On 10 September 1821 he married Hannah (I) Wood (c.1800–22), a spinster, at St Mary’s parish church Uttoxeter. The witnesses were James Appleby and Thomas Osborne. It was a brief marriage as Hannah died and was buried on 4 February 1822. George was not a widower for long, for he married for a second time on 22 October 1822. His wife was Hannah Cotterill (née Appleby), the recently widowed wife of Thomas Cotterill (1795–1821). Their marriage had taken place on 17 April 1820 and had as been equally brief as George and Hannah Haslehursts’. It is interesting to note that one of the witnesses of the Cotterill marriage had been Thomas Osborne.

George and Hannah (II) had a son Thomas born 8 February 1823, either meaning a very premature baby or Hannah (II) had become pregnant very soon after the death of George’s first wife, Hannah (I). Thomas was baptised at Uttoxeter’s Wesleyan chapel. He died aged four months in early June 1823. A Mary Haslehurst, possibly George’s and Mary’s second child, was buried in Uttoxeter on 23 June 1823, aged three months. In 1827 a third child, Elizabeth was born and in April 1831 a fourth, Mary, who survived for eleven months and was buried on 8 March 1831. It is likely that the birth of Mary led to Hannah’s (II) death on 4 June 1830, aged 31.

It is at some point after this that Haslehurst and the administrators of the Poor Law for Uttoxeter came into contact with each other. In April 1831 George Haslehurst was served with a removal order and was taken with his surviving child Elizabeth to Eckington by William Williams. Williams charged the parish £2 8s for his services. In May 1831 two vouchers relating to Haslehurst show that Elizabeth had died, a coffin had been supplied by Goodall and Heath and that Uttoxeter had paid for the child’s burial.

For the next fifteen years nothing further is heard of George Haslehurst until just before his third marriage. In January 1846 the Derbyshire Advertiser reported that George had been found guilty of being drunk and of assaulting Robert Yeomans of Ashbourne. He was fined for both, and in default of payment was to be committed to gaol for 24 days. His conduct did not prevent his marriage to Fanny Overton (née Baker), a widow with one son Enoch from Ashbourne. The marriage took place at St Oswald’s, Ashbourne on 28 March 1846.

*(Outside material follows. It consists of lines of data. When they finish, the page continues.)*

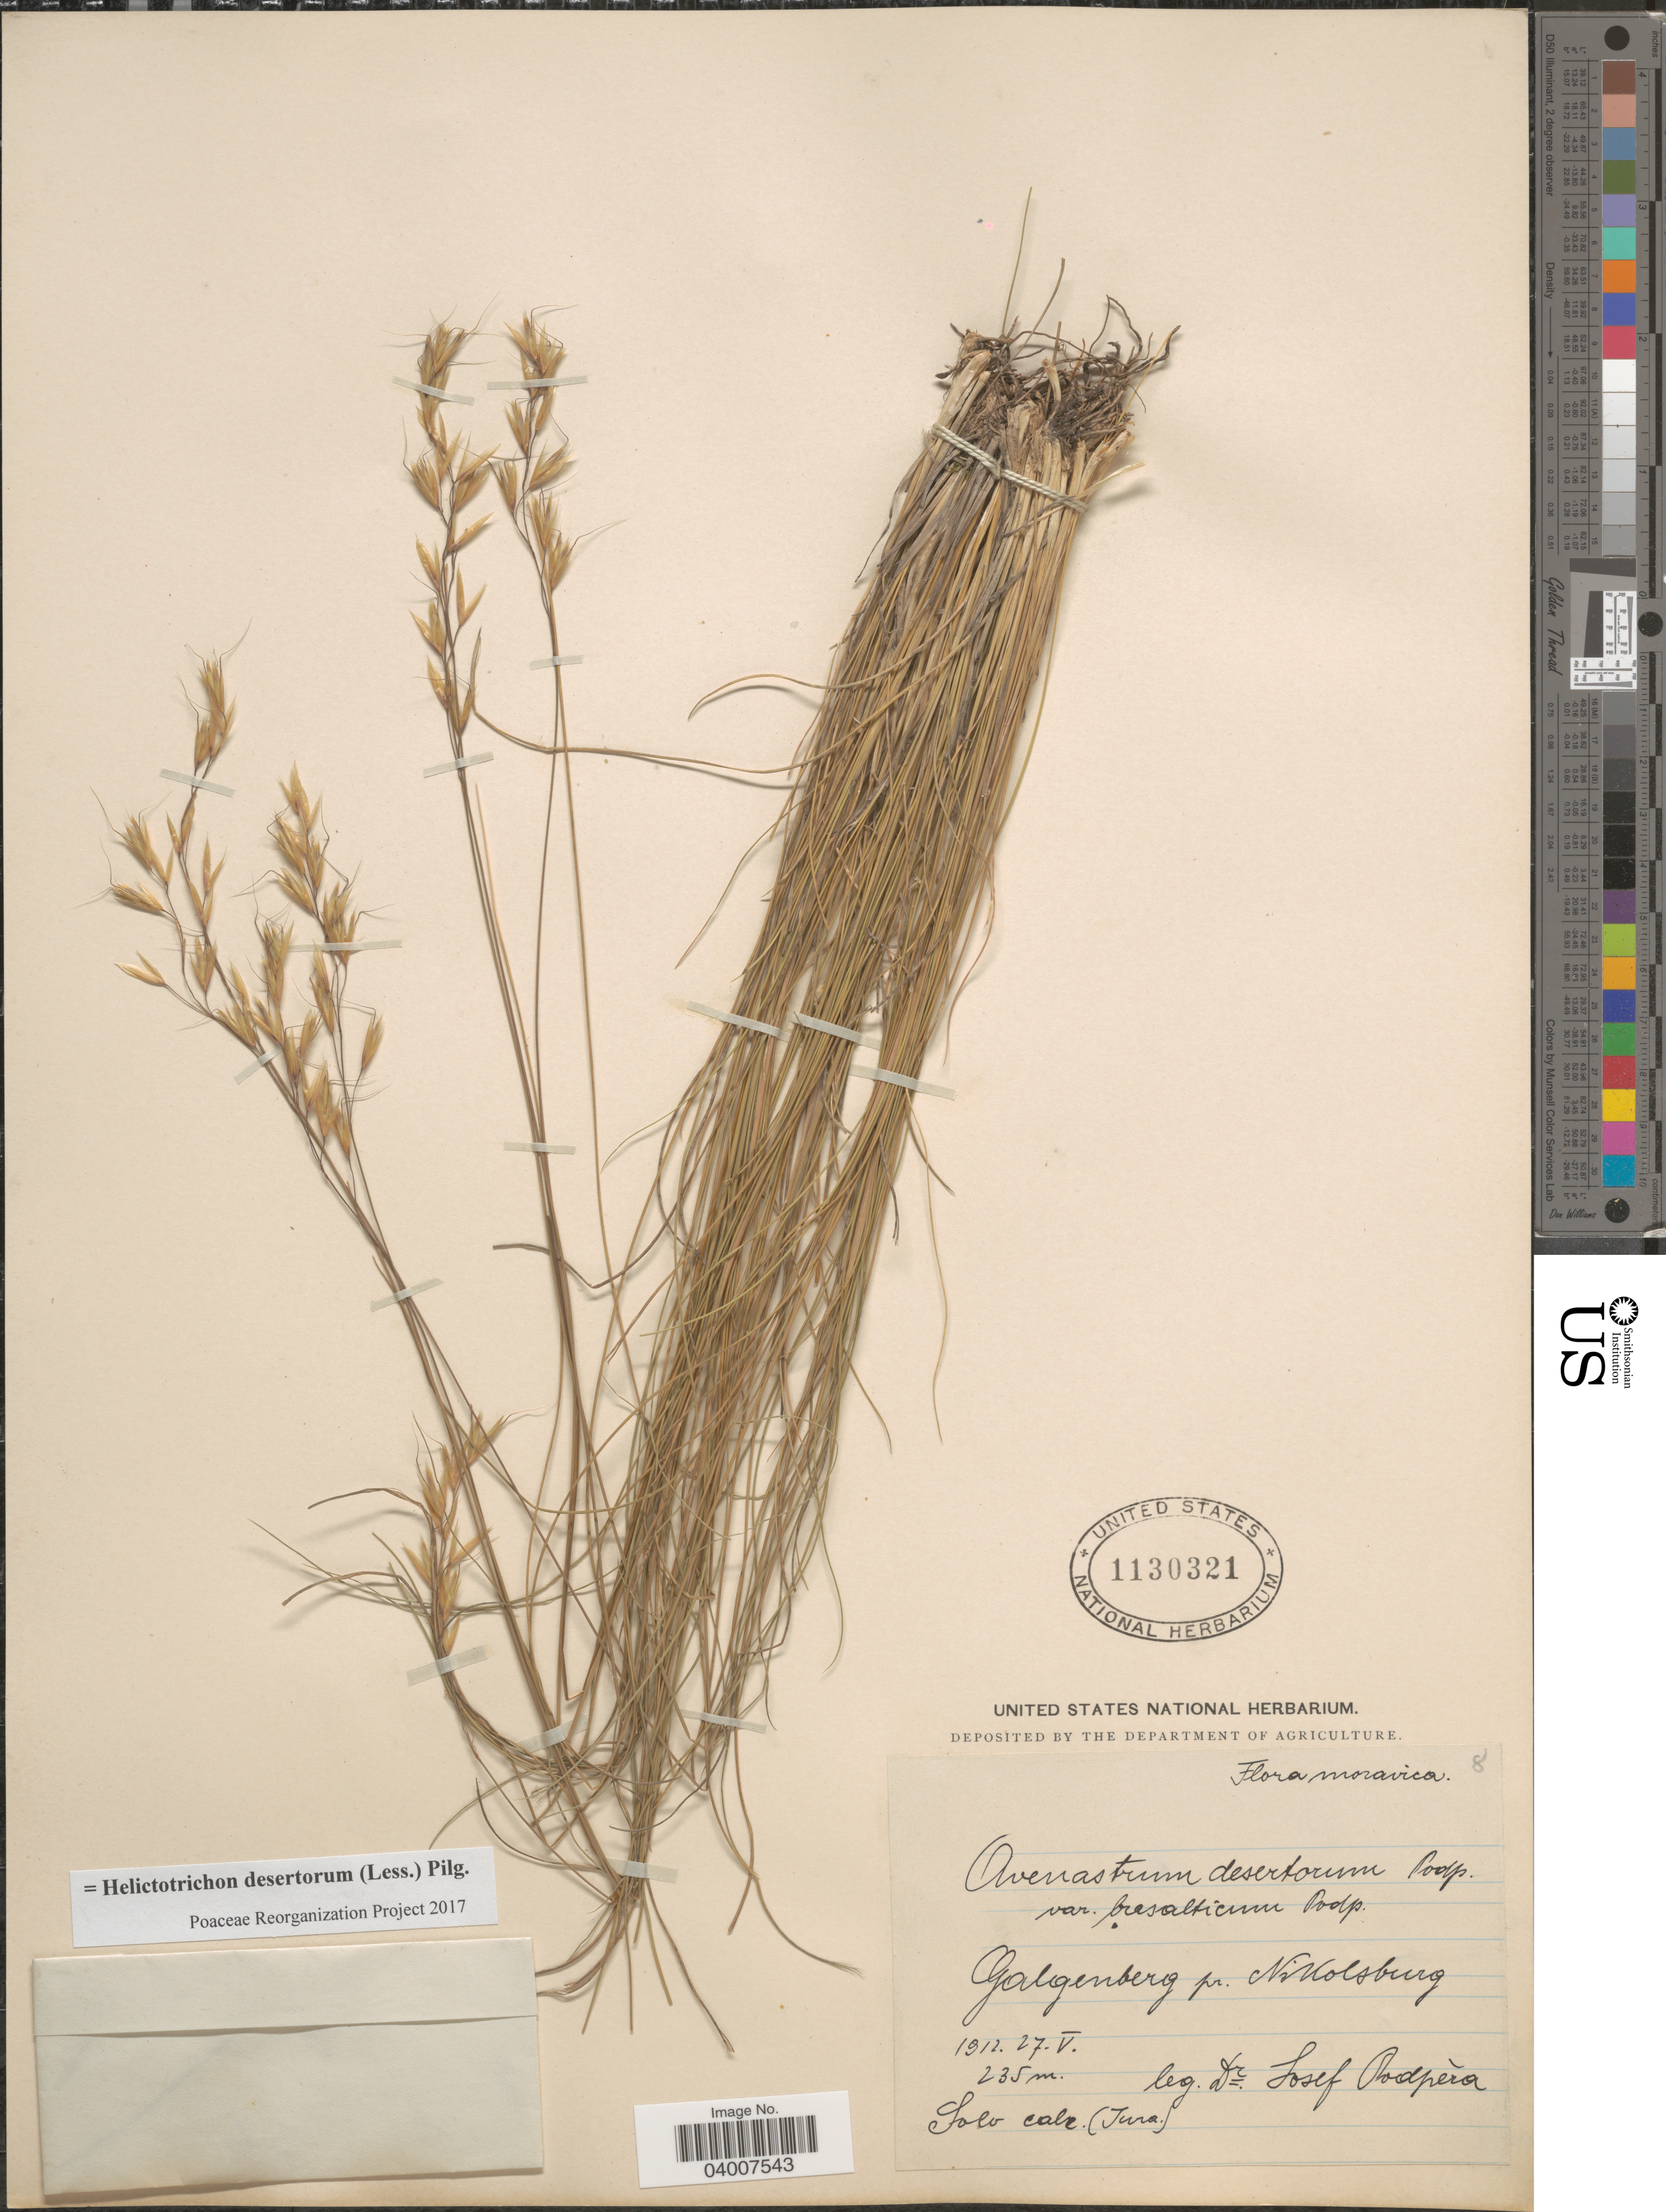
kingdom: Plantae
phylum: Tracheophyta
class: Liliopsida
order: Poales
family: Poaceae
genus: Helictotrichon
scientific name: Helictotrichon desertorum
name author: (Less.) Pilg.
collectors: J. Podpera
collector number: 8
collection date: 1912-05-27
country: Czechia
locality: Moravia. Galgenberg pr. Nikolsburg.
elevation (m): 235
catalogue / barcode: US 1130321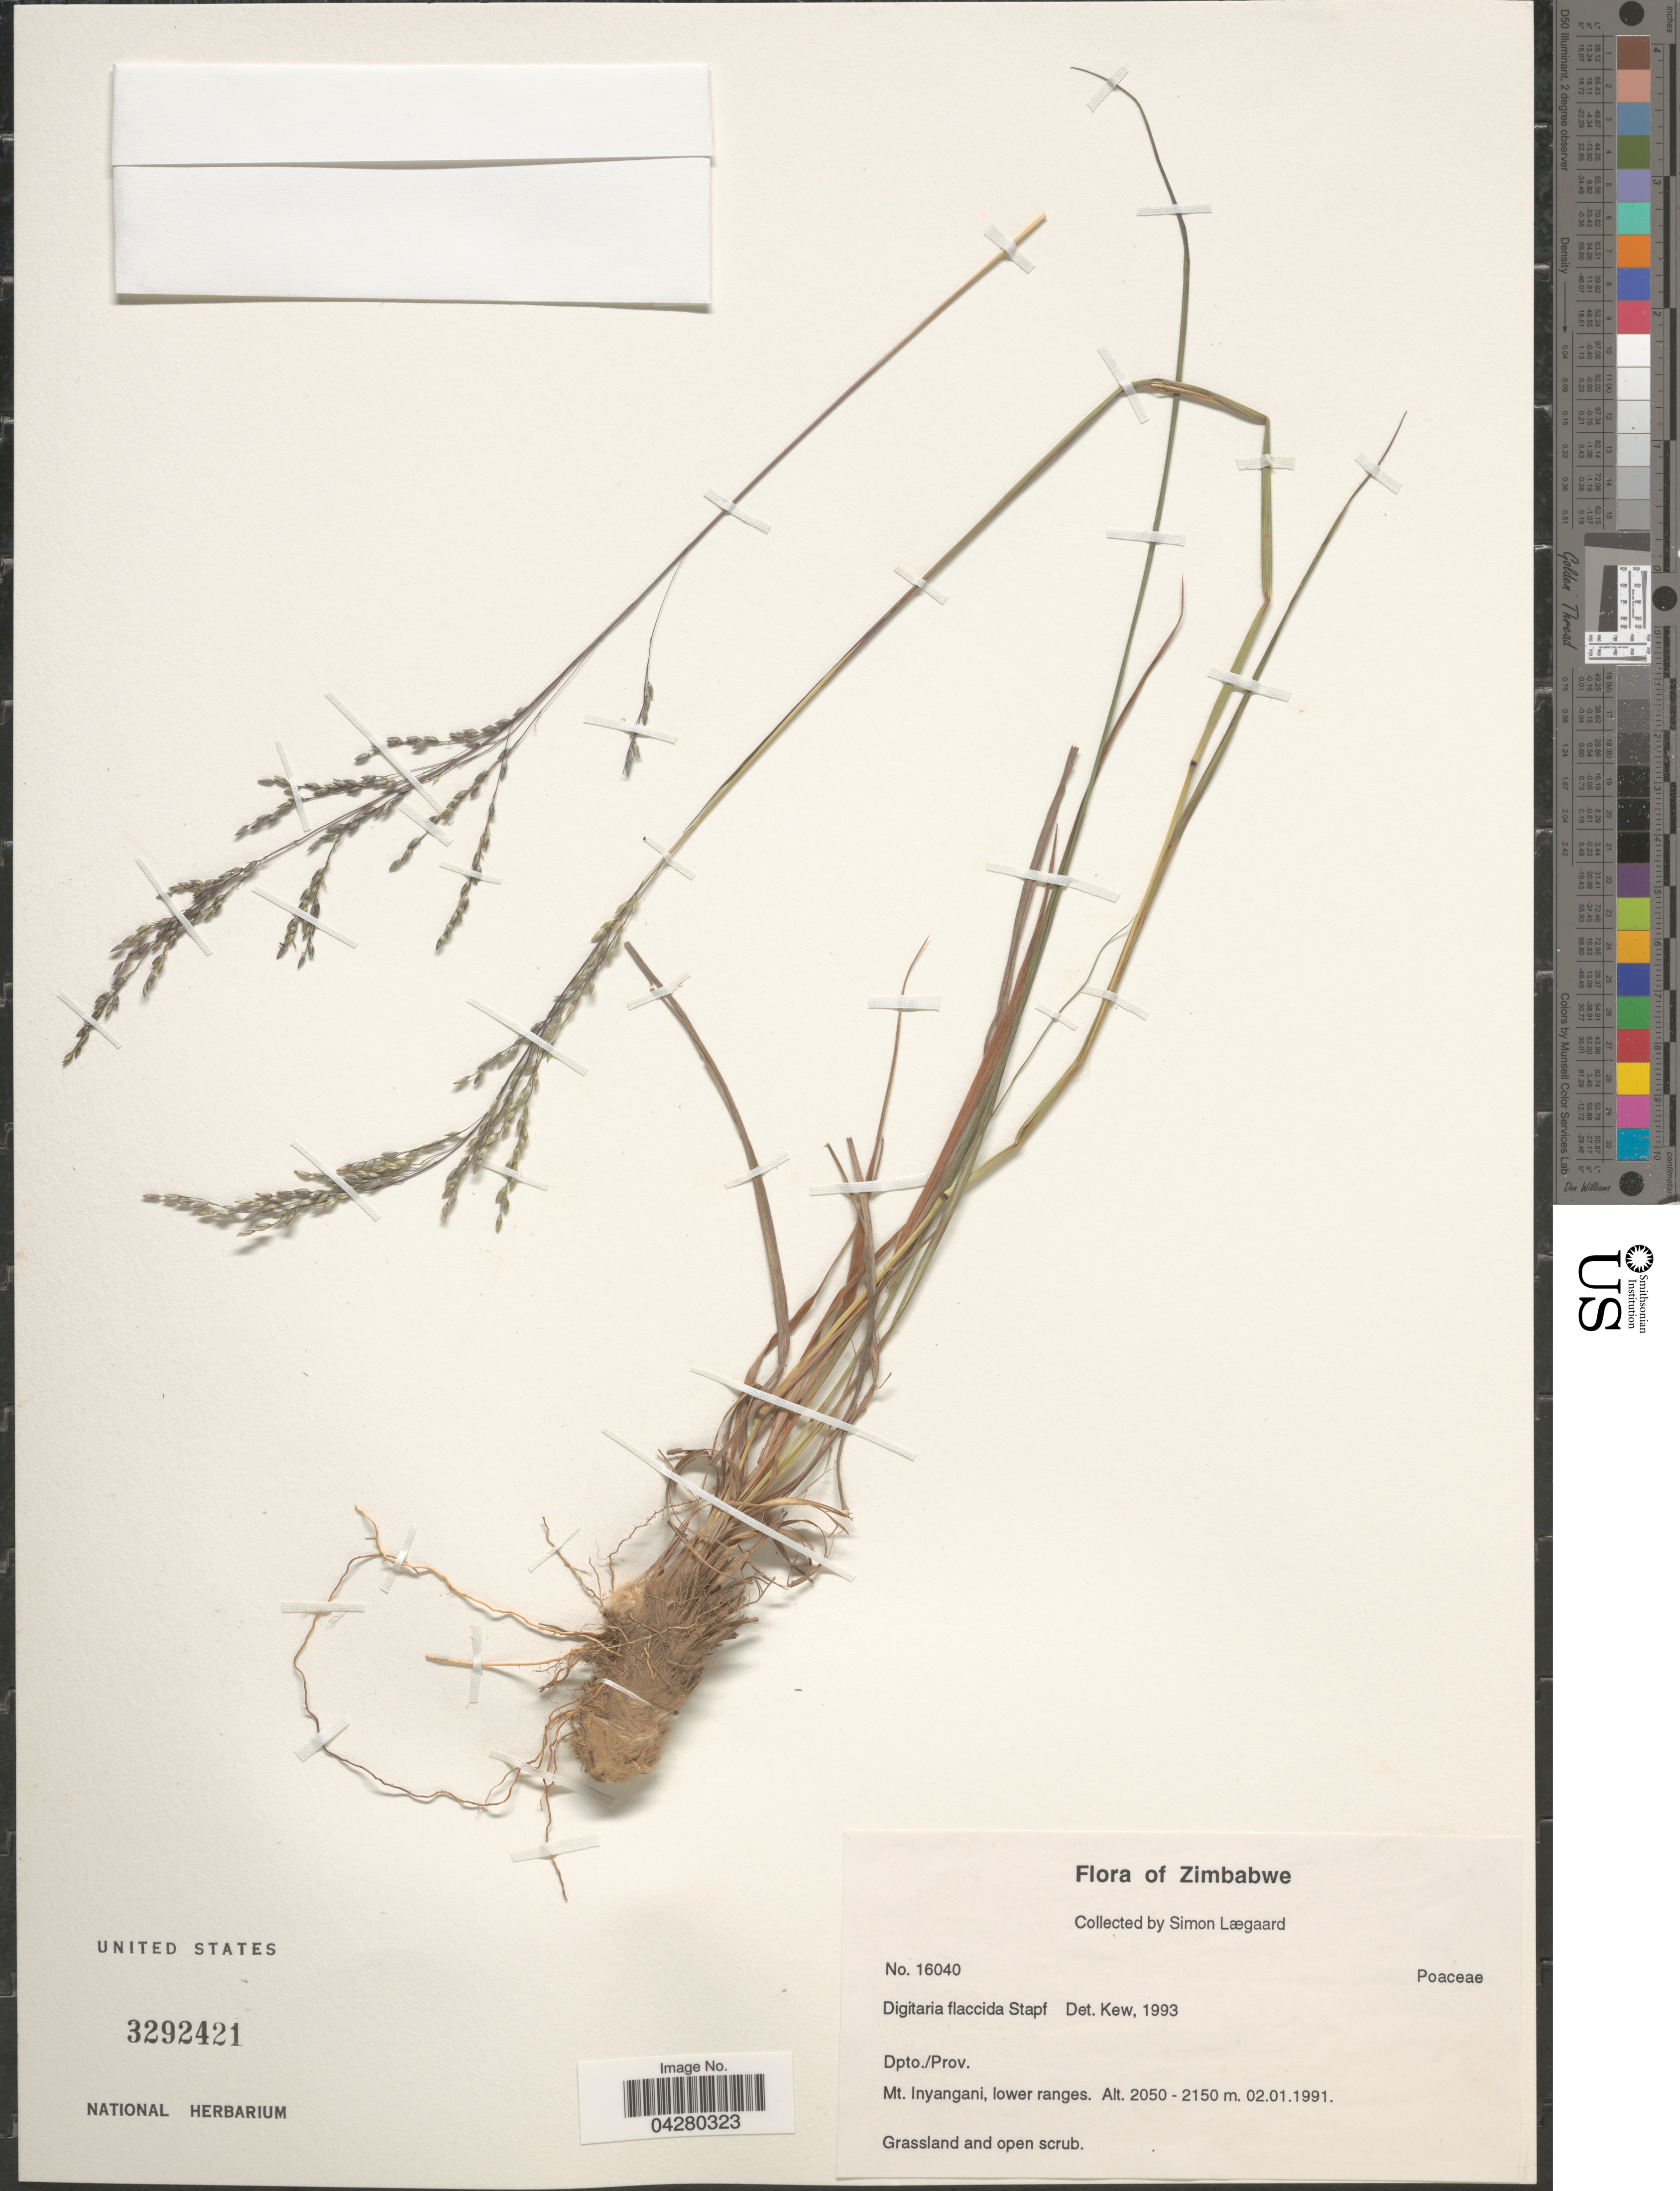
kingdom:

It is also possible that this George Haselhurst was the same George Haslehurst, aged 53, who was up on a charge of larceny, but subsequently acquitted, at the Derby County sessions in January 1844.

By 1851 George, aged 59, and Fanny, aged 57, were living with Enoch Overton in Bunting’s Yard, High Street, Uttoxeter. However, it also seems likely that George once again found himself at odds with the law, and this time it was far more serious. In July 1854 the Derby Mercury reported the trial of George Hazlehurst, aged 62. He was charged with indecent assault upon Elizabeth Marsden a seven-year-old infant. The incident had occurred on the 1 May 1854 at Barlborough, a place close to Eckington. The newspaper thought evidence unfit for publication. The jury found him guilty of the intent and he was sentenced to two years’ imprisonment with hard labour.

George died sometime between 1854 and 1861. The 1861 Census shows that Fanny Haslehurst, now 67, a widow and infirm was still living in High Street, Uttoxeter.

Sources

Derbyshire Record Office, St Oswald’s Parish Register, Ashbourne.

Derby Mercury, January 1844, July 1854.

Derbyshire Advertiser, January 1846.

1851 and 1861 Census Returns

Staffordshire Record Office,

SRO, D3891/6/37/1/20; D3891/6/37/2/18; D3891/6/37/2/23; D3891/6/37/2/24; D3891/6/37/2/30; D3891/6/37/3/26, Uttoxeter Overseers’ Vouchers.

St Mary’s Parish Register, Uttoxeter.

Uttoxter Wesleyan Chapel Register

wirksworth.org.uk

This  is a work in progress, subject to change as new research emerges.